Anker played high school volleyball in Nobleford. He had less success finding an outlet for his water polo skills, something he played competitively in Holland.

He has been accepted at the University of Lethbridge where he intends to pursue a degree in psychology. His long-range goal is to become a lawyer, using his understanding of psychology to help him mount compelling legal arguments.

A legal studies course in high school, along with marketing and management courses, encouraged his interest in corporate law. He also did a job shadow, arranged through the high school, with a lawyer.

Anker has done mission work, spending a week in 2011 in Mexico building houses with his church.

“You realize we have it not too bad here,” he said, recalling how an entire family home there might be smaller than his bedroom.

This summer, a trip to Holland is in the plans, as well as working on a potato farm.

Nicole Desautels, Picture Butte High School, Picture Butte

The valedictorian for Picture Butte High School is going to have to shift gears at the end of August, as she transitions from her job as an event co-ordinator at the Prairie Tractor and Engine Museum, delving into the region’s agricultural past, to her continued studies at the University of Lethbridge delving into the latest developments in neuroscience.

Nicole Desautels isn’t sure where her studies will take her beyond that. She says her parents want her to be a doctor; if she followed their advice, she’d lean toward pediatrics. But she’s also keenly interested in research, something she discovered during high school Biology classes. She says she’s looking at next year at the U of L as “just a start.”

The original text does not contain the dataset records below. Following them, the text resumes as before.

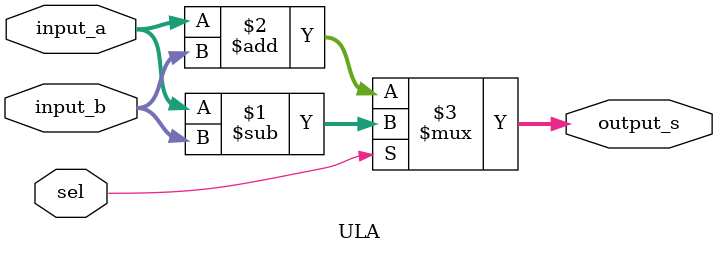
<source format=sv>
module ULA#(parameter WIDTH = 4)(
        input                       sel     ,
        input logic [WIDTH-1:0]     input_a ,      
                                    input_b ,
        output logic [WIDTH-1:0]    output_s
);
    assign output_s = sel ? input_a - input_b : input_a + input_b;
endmodule
</source>
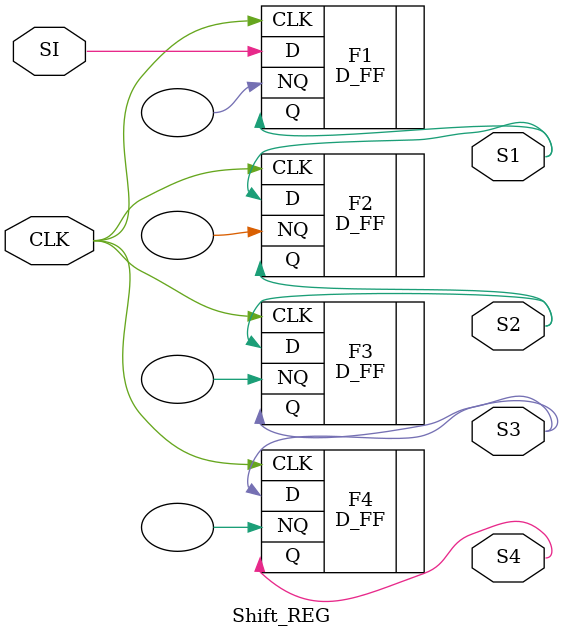
<source format=v>
module Shift_REG(CLK, SI, S1, S2, S3, S4);
    input SI, CLK;
    output S1, S2, S3, S4;
    wire S1, S2, S3, S4;
   
    D_FF F1(.CLK(CLK), .D(SI),   .Q(S1), .NQ());
    D_FF F2(.CLK(CLK), .D(S1),.Q(S2), .NQ());
    D_FF F3(.CLK(CLK), .D(S2),.Q(S3), .NQ());
    D_FF F4(.CLK(CLK), .D(S3),.Q(S4), .NQ());
endmodule

</source>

A strong student who enjoyed math and science far more than writing essays, Desautels says she never attended a large school and that suits her just fine.

At PBHS, she says she had access to a wide range of options, including sports medicine and media class.

Desautels joined PBHS in Grade 9, transferring over from St. Catherine’s School in Picture Butte. Until Grade 4, she attended a francophone school in the Northwest Territories, and she remembers struggling that first year with switching over to English.

A strong student, Desautels is also a strong athlete, although a serious injury kept her out of competitive hockey in her Grade 10 year. She also coached hockey in the community, building the skills of four- to six-year-olds.

She says her class of 42 students was a very close group, and students benefited from caring teachers.

“You could always ask your teacher for extra help,” she says. “And you’d see your teachers out watching sports games. You could talk to them about anything.”

Jeremy Van Hierden, PASS+, Coaldale

Congratulations to Jeremy Van Hierden, valedictorian at PASS+ in Coaldale. He could not be reached for this feature.